= La Traction =

Swiss railway preservation group

La Traction is a Swiss volunteer railway preservation group based at on the line of the Chemins de fer du Jura (CJ).

Their special trains operate, on selected dates throughout the year, over three routes in the area, Glovelier to Saignelégier, Saignelégier to La Chaux-de-Fonds and "The Hard Climb" from Tavannes to la Noirmont.

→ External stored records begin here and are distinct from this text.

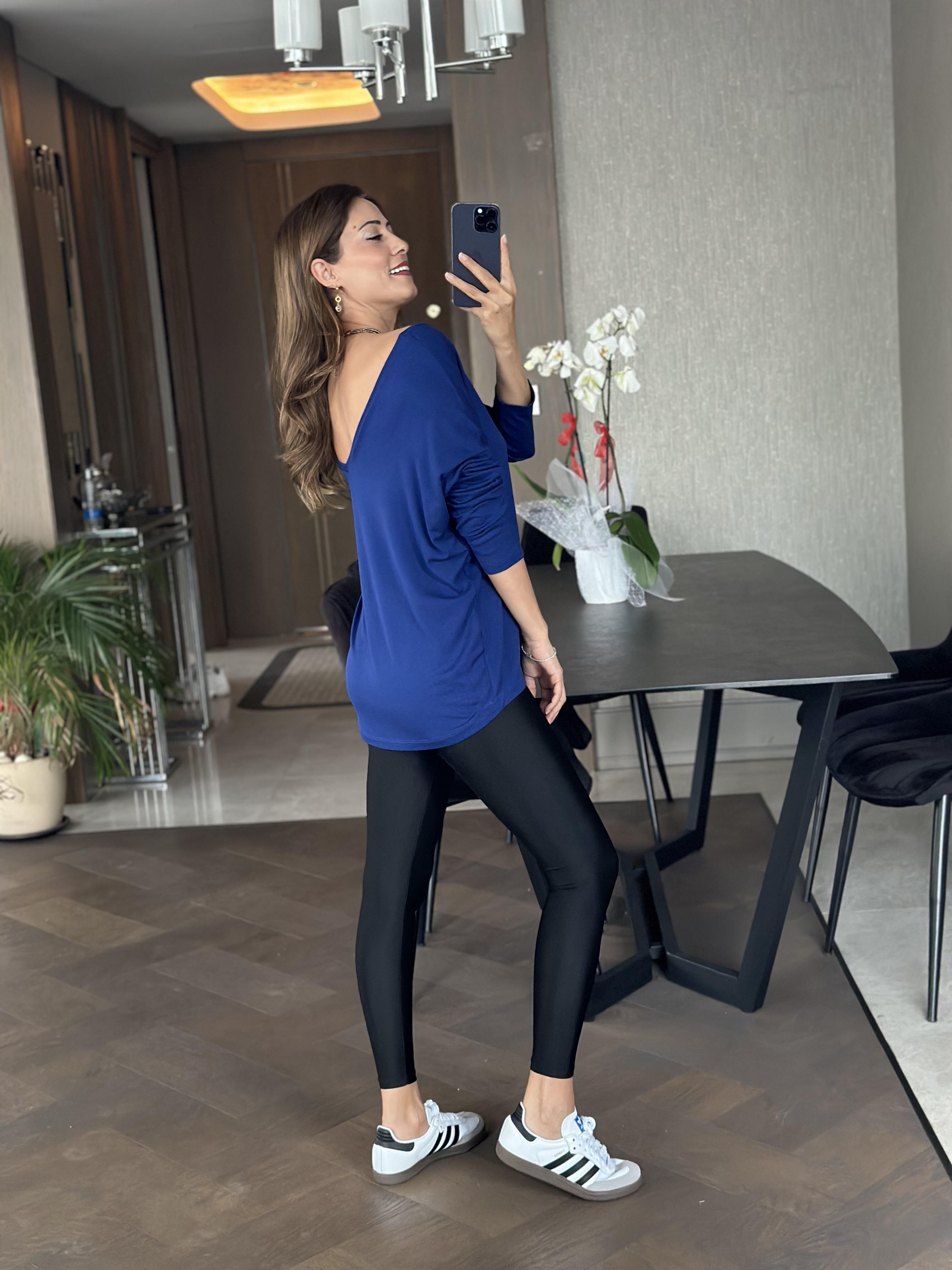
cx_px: 476
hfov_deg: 30.3
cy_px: 635
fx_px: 1760
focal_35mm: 48
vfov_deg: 39.7
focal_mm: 6.86
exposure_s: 1/40
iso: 400
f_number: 1.78
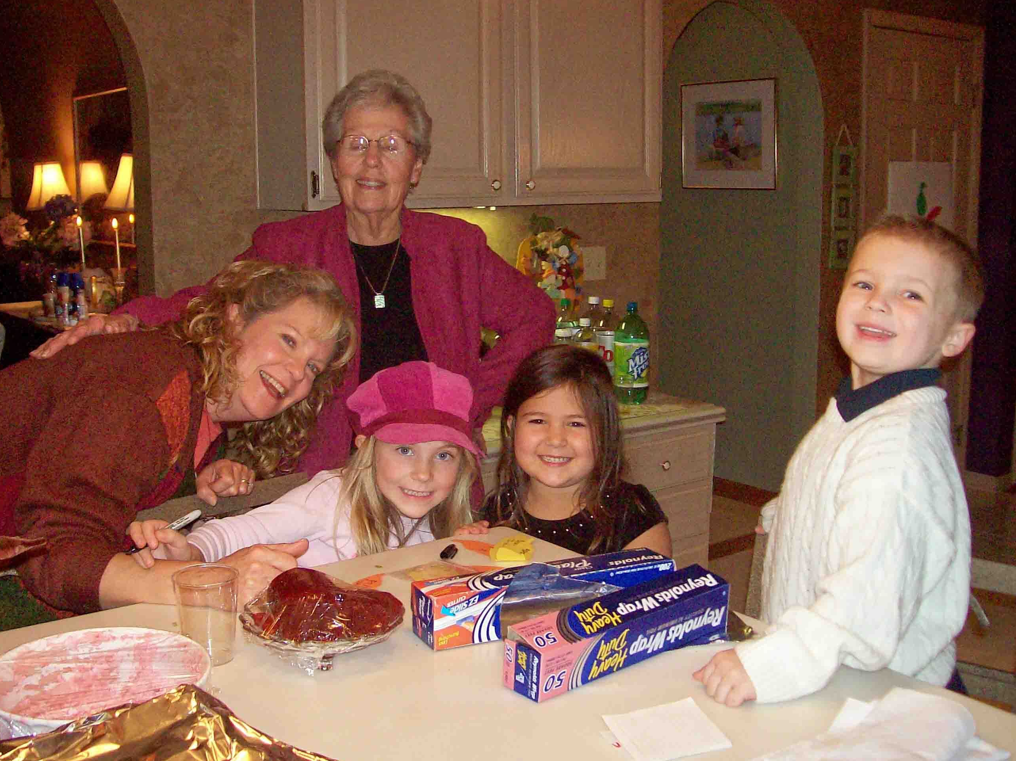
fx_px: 1174
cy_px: 369
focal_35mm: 40
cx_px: 459
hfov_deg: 46.7
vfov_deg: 35.9
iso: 140
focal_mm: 6
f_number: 2.7
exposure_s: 1/64
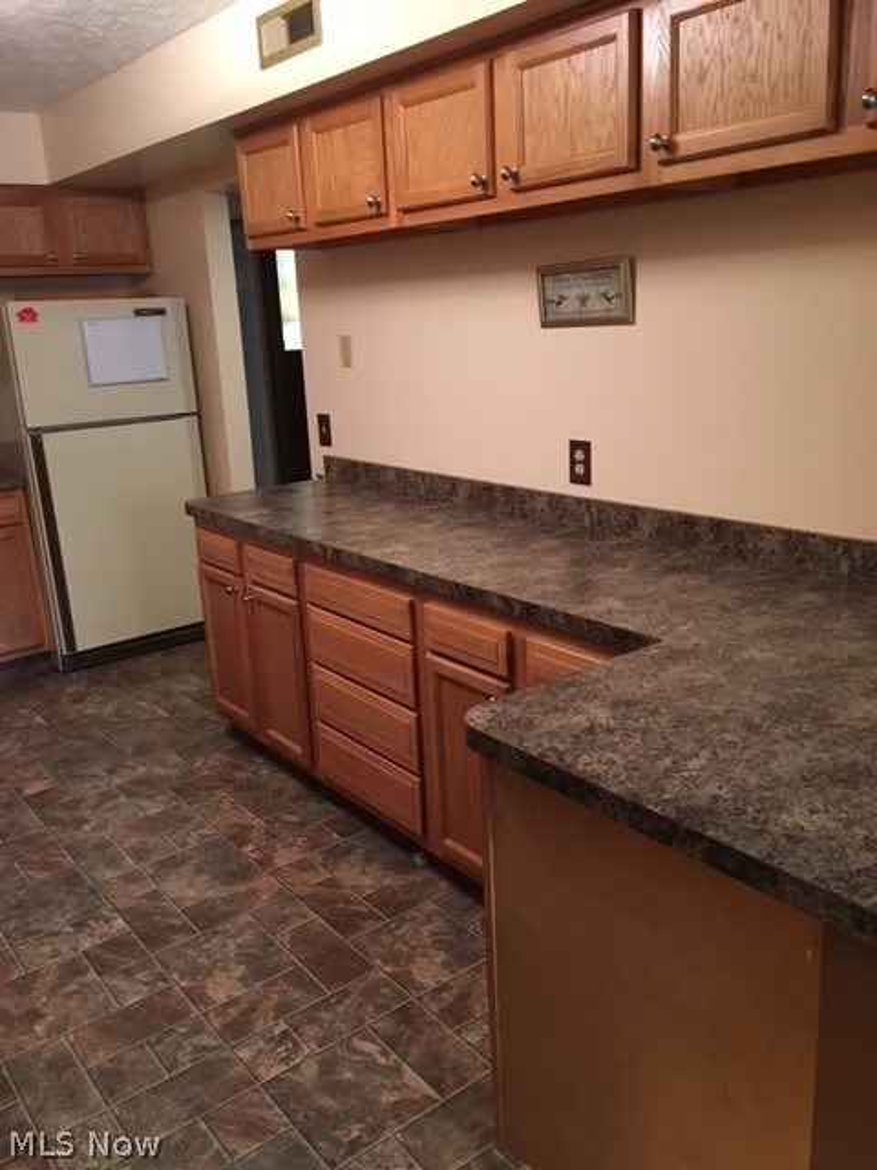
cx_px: 438
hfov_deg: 48.2
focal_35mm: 29
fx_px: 980
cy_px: 585
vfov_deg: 61.7
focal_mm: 4.15
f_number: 2.2
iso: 200
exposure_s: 1/24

The group owns two metre-gauge Mallet type locomotives which were purchased from Portugal in 1992 and were restored in Germany, one in 1993, the other six years later, and a selection of passenger rolling stock which is used on their special trains. They are restoring a "Krocodil" locomotive.

Locomotive details:
- No. E206 : 2-4-6-0T, Outside Cylinders (4), Built Henschel & Son, 1913. Mallet-type compound locomotive delivered to Portuguese railways (CP) and withdrawn in 1985. It was restored at Meiningen in Germany and returned to traffic in 1993.
- No. E164 : 0-4-4-0T, Outside Cylinders (4), Built Henschel & Sohnin, 1905. Mallet-type compound locomotive delivered to Portuguese Railways (CP) and withdrawn in 1978. It was restored at Meiningen in Germany and returned to traffic in 1999.
- No. E4004 : Class Gem122, a "Krocodil" type locomotive built for Spanish Railways. This was undergoing restoration in 2007.